The crime is currently a misdemeanor punishable by up to a year of county jail time, a $2,000 fine or both. The proposed legislation would change the crime to a felony and allow a judge to send someone to a state prison for two years, fine them $4,000 or both.

“If religious liberties fail, any other liberty eventually fails with it,” Rhoden said during a press conference. “If someone decides to target a house of worship, there will be real consequences.”

He was “troubled,” he said, by recent events at a church in St. Paul, Minnesota, where protests against U.S. Immigration and Customs enforcement actions disrupted a church service.
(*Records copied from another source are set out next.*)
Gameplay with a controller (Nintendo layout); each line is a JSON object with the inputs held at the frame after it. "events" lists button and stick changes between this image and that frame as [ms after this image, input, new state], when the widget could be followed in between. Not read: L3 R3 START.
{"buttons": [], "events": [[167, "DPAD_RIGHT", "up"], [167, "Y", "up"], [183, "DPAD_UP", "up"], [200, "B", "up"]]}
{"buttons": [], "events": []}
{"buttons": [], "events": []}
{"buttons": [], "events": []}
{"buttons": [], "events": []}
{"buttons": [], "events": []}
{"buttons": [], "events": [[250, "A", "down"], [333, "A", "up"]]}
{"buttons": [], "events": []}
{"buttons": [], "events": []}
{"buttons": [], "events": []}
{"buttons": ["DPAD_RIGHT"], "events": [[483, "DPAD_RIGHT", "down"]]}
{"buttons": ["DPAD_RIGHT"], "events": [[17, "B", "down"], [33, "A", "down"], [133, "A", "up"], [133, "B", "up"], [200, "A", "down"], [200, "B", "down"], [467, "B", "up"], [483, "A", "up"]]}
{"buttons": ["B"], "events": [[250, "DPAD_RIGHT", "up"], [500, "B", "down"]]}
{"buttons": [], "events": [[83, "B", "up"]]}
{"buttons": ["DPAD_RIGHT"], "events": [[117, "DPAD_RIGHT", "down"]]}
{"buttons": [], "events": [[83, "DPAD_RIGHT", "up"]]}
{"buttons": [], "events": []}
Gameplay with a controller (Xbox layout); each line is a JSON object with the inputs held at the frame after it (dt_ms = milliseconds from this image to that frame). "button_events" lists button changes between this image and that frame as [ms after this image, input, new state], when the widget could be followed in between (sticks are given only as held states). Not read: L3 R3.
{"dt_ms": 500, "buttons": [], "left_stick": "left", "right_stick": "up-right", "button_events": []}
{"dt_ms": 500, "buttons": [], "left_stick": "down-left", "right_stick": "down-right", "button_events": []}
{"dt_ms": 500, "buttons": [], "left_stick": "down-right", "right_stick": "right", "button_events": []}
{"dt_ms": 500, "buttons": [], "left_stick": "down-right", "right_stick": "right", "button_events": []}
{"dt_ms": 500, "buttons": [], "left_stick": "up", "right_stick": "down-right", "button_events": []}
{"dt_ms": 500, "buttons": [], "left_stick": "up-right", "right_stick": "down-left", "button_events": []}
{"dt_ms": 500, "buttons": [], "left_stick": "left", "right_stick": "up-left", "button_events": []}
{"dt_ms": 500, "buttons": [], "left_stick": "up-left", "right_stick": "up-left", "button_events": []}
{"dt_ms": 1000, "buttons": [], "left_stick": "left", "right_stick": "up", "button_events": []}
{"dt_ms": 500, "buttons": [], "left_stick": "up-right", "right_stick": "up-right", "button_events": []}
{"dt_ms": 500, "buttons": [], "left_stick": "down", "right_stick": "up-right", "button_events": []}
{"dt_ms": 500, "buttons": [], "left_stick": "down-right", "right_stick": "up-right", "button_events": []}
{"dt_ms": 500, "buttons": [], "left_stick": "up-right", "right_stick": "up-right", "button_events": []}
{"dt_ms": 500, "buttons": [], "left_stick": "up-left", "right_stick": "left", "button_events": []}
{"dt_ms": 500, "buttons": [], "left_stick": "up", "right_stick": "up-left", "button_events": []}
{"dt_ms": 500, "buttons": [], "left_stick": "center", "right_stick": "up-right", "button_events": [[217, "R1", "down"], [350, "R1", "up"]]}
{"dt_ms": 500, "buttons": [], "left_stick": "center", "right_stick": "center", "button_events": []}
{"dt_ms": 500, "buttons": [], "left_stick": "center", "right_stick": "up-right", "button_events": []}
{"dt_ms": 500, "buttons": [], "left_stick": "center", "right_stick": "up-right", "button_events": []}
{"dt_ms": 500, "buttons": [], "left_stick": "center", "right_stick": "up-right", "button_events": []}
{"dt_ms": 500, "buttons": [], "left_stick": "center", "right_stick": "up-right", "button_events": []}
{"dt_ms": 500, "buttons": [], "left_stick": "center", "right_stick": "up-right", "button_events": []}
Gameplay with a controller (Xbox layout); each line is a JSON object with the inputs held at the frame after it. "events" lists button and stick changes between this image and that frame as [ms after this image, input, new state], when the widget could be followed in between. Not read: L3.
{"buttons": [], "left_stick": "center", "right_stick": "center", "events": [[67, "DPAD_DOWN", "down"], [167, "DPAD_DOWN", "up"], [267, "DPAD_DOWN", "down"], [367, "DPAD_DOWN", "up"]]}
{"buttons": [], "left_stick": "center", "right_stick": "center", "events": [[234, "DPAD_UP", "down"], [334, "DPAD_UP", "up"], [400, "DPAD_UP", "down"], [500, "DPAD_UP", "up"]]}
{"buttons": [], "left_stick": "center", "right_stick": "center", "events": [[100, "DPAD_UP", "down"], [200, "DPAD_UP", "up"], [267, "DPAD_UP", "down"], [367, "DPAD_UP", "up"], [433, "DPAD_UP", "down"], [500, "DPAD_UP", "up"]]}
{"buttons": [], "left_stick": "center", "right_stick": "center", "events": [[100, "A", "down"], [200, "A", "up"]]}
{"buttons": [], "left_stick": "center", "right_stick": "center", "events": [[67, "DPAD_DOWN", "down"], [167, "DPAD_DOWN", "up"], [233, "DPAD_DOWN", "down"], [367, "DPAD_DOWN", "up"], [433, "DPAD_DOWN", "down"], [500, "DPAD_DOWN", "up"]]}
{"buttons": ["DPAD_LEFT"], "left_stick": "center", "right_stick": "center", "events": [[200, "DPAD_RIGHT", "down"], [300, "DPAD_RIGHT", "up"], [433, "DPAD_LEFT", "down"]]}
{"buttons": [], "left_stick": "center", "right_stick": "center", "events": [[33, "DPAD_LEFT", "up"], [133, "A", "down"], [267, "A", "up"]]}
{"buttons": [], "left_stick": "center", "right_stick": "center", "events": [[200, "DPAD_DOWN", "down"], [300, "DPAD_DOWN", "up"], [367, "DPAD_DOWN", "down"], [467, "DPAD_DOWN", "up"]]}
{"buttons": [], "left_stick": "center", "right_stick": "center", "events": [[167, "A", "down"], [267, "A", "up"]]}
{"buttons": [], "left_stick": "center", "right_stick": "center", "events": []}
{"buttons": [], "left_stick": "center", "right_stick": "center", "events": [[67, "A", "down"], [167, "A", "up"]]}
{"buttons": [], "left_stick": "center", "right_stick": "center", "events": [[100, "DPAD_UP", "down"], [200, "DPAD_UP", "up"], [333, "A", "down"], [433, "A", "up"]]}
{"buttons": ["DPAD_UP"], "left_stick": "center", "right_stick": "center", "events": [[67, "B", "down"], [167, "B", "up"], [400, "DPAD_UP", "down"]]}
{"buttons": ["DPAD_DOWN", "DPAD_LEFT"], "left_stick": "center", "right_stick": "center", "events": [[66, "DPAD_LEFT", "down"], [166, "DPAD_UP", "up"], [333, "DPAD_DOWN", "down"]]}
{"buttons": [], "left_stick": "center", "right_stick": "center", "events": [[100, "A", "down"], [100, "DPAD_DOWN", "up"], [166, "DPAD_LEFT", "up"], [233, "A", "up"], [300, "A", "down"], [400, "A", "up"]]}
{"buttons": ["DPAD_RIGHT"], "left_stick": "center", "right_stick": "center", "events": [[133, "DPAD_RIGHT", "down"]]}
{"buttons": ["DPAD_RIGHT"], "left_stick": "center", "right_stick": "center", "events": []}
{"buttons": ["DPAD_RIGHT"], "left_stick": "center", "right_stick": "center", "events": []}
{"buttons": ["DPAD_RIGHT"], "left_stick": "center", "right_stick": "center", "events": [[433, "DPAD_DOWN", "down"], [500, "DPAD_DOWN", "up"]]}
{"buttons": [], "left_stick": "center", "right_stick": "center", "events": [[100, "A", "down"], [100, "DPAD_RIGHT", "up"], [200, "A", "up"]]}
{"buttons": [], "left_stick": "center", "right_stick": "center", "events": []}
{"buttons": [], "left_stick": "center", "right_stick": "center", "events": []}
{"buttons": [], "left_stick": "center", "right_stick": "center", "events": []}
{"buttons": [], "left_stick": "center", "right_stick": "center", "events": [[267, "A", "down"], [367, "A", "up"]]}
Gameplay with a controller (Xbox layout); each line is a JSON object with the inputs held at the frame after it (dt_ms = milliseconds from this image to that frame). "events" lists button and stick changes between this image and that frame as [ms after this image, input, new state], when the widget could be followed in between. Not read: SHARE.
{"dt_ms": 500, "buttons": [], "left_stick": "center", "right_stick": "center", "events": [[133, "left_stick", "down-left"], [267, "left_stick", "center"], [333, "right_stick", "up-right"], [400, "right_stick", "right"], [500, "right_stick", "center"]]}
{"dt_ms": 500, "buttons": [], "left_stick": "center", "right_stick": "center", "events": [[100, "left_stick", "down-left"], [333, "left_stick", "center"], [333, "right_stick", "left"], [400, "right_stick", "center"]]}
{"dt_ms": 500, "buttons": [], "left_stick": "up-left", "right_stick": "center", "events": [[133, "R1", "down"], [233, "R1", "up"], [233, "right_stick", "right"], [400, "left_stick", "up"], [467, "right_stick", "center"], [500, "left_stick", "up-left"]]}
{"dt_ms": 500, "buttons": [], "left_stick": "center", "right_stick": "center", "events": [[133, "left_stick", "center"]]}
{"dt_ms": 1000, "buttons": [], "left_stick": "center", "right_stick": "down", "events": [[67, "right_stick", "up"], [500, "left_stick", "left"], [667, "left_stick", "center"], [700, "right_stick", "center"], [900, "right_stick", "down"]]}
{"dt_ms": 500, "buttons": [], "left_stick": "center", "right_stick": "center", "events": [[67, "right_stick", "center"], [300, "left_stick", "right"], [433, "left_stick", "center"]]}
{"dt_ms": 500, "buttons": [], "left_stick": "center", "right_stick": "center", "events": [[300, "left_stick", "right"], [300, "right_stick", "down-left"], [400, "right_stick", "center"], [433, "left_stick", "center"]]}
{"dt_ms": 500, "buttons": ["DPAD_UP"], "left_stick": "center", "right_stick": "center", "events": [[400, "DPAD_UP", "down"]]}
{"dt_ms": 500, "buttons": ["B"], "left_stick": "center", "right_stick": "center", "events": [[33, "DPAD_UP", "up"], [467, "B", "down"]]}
A pastor at the church works for ICE, which has had thousands of agents in Minnesota conducting enforcement actions for weeks, stirring controversy with events including the fatal shooting of an unarmed 37-year-old woman, Renee Good.

South Dakota House Majority Leader Scott Odenbach, a Republican from Spearfish, and Senate Majority Leader Jim Mehlhaff, a Republican from Pierre, are the prime sponsors of the bill.

Mehlhaff said it made him “angry” to watch as “out-of-state, professional agitators invaded the sanctuary of a church.”

“It’s not just shameful, in my opinion, it’s criminal,” Mehlhaff said. “This bill will send a message to these out-of-state agitators that if they come to South Dakota, they should plan to stay a while.”

The U.S. Department of Justice has opened a civil rights investigation into the St. Paul incident, and several people were arrested. There are federal laws against threats or violence that disrupt religious services.